▶ _WHAT YOU WILL DO_
Copy the lines below word for word, starting with the first one and ending with the line that contains "scientific name: Panoquina ocola", including that line.

-- START LISTED ENTRIES --

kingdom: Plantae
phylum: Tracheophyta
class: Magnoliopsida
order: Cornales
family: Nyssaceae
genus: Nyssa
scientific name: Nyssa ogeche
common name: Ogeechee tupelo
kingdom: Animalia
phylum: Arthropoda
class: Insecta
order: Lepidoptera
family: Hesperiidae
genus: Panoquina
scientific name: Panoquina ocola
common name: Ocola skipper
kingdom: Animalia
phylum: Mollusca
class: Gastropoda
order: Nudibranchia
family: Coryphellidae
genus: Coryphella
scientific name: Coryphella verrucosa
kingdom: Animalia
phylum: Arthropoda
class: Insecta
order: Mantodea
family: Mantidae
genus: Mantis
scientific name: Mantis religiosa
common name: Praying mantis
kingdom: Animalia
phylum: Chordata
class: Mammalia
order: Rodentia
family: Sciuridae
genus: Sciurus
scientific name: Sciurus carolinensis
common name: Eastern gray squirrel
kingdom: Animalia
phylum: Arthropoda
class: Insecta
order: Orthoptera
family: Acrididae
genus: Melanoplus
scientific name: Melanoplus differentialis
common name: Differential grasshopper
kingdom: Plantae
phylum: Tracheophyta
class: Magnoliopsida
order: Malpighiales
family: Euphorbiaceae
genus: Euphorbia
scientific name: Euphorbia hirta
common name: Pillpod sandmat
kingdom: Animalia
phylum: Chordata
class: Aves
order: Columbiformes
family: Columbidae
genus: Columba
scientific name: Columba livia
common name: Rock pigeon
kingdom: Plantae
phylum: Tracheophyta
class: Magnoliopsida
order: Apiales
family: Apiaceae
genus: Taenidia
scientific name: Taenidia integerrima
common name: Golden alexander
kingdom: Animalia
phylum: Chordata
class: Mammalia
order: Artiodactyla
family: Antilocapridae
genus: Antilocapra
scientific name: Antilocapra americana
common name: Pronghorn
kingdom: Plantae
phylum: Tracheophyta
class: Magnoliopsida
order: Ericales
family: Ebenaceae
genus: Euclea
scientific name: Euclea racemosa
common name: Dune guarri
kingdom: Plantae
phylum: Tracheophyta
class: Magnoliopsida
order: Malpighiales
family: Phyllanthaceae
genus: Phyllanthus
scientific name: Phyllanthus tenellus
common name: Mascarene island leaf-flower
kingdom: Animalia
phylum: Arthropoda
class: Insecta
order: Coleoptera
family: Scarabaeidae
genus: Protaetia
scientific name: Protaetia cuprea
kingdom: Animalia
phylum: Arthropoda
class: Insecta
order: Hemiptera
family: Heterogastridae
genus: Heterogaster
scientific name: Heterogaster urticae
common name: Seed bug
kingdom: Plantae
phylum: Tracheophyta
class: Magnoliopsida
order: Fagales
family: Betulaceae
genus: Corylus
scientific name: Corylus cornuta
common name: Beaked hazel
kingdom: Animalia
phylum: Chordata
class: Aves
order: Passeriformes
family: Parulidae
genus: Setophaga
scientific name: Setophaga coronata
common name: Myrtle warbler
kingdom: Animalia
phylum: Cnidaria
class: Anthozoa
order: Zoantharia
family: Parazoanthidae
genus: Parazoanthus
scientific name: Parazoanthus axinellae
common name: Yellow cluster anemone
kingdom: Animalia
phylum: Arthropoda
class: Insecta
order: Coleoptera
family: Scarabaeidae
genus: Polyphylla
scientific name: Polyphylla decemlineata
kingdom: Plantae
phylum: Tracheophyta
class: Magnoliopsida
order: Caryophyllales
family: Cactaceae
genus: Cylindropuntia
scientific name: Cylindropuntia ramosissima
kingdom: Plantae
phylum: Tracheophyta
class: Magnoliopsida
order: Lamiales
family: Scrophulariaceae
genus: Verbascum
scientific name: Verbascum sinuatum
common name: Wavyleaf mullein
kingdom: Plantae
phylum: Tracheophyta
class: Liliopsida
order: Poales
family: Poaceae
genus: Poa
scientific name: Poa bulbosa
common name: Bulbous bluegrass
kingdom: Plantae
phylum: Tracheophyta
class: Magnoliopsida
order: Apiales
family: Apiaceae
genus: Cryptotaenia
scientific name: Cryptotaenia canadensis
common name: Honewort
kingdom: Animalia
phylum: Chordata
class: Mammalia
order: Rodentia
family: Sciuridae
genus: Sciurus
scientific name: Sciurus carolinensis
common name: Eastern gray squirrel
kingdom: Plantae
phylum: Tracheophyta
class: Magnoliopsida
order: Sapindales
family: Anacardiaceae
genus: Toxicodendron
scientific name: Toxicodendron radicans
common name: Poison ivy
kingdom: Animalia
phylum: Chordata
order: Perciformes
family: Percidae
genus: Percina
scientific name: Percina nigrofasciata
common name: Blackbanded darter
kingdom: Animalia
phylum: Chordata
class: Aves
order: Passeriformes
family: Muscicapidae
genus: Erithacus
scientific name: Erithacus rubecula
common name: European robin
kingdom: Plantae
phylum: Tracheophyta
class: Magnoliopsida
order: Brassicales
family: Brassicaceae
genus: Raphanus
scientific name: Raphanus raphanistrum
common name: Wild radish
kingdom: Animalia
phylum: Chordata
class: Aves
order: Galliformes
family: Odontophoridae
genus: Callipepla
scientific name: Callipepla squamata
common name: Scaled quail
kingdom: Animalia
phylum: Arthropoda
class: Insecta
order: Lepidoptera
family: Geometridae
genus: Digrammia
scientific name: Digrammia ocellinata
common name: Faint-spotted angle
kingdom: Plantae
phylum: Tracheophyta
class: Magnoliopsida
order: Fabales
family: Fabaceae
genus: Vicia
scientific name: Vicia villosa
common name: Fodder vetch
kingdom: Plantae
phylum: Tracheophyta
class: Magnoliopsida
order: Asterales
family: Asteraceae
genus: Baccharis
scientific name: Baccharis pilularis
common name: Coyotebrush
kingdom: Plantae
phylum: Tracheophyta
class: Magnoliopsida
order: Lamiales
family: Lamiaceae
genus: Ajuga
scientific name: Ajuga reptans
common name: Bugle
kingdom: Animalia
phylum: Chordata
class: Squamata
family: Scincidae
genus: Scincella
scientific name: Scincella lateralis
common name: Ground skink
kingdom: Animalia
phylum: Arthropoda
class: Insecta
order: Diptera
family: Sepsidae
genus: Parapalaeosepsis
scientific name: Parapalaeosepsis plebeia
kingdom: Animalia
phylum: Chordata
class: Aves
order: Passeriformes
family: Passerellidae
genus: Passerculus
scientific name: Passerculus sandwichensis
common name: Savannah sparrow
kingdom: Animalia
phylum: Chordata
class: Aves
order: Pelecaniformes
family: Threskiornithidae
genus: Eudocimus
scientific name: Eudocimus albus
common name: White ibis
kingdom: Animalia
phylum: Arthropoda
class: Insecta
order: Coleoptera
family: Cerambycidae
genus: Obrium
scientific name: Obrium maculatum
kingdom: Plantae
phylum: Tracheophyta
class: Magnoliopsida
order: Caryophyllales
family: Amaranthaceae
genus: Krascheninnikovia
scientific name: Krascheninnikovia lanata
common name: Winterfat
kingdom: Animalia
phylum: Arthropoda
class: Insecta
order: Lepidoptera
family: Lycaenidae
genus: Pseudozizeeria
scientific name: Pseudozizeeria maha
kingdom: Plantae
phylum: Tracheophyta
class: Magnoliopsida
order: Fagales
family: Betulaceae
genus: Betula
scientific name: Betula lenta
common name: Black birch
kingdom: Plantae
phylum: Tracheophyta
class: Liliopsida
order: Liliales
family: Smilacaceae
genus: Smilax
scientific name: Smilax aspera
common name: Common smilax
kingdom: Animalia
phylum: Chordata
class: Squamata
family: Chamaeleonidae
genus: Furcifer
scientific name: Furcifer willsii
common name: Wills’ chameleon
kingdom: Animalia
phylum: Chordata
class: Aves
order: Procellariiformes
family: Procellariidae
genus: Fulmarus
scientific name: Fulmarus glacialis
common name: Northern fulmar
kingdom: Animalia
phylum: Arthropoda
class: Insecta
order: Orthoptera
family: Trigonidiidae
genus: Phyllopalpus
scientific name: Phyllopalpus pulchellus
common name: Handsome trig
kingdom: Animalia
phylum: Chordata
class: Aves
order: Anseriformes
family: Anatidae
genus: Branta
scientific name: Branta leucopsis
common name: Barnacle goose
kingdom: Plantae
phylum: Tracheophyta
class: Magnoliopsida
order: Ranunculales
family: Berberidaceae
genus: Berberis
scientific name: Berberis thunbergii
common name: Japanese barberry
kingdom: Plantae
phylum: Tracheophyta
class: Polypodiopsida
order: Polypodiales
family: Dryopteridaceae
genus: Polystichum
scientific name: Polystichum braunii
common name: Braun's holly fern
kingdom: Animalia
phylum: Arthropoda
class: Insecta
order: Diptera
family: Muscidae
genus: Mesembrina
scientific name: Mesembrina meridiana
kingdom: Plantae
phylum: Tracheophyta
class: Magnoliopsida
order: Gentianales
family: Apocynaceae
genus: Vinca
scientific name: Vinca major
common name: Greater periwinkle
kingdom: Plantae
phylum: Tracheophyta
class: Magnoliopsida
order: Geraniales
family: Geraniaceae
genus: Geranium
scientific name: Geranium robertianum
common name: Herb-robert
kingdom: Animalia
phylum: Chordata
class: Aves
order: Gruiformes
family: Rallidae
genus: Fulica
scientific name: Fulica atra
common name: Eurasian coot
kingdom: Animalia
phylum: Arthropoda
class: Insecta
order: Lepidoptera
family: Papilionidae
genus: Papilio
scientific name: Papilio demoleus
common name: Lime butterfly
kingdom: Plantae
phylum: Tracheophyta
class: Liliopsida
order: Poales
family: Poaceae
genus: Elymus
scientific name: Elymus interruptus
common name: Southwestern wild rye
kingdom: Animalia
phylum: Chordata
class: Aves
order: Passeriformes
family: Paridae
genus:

-- END LISTED ENTRIES --

▶ _THE REPLY_
kingdom: Plantae
phylum: Tracheophyta
class: Magnoliopsida
order: Cornales
family: Nyssaceae
genus: Nyssa
scientific name: Nyssa ogeche
common name: Ogeechee tupelo
kingdom: Animalia
phylum: Arthropoda
class: Insecta
order: Lepidoptera
family: Hesperiidae
genus: Panoquina
scientific name: Panoquina ocola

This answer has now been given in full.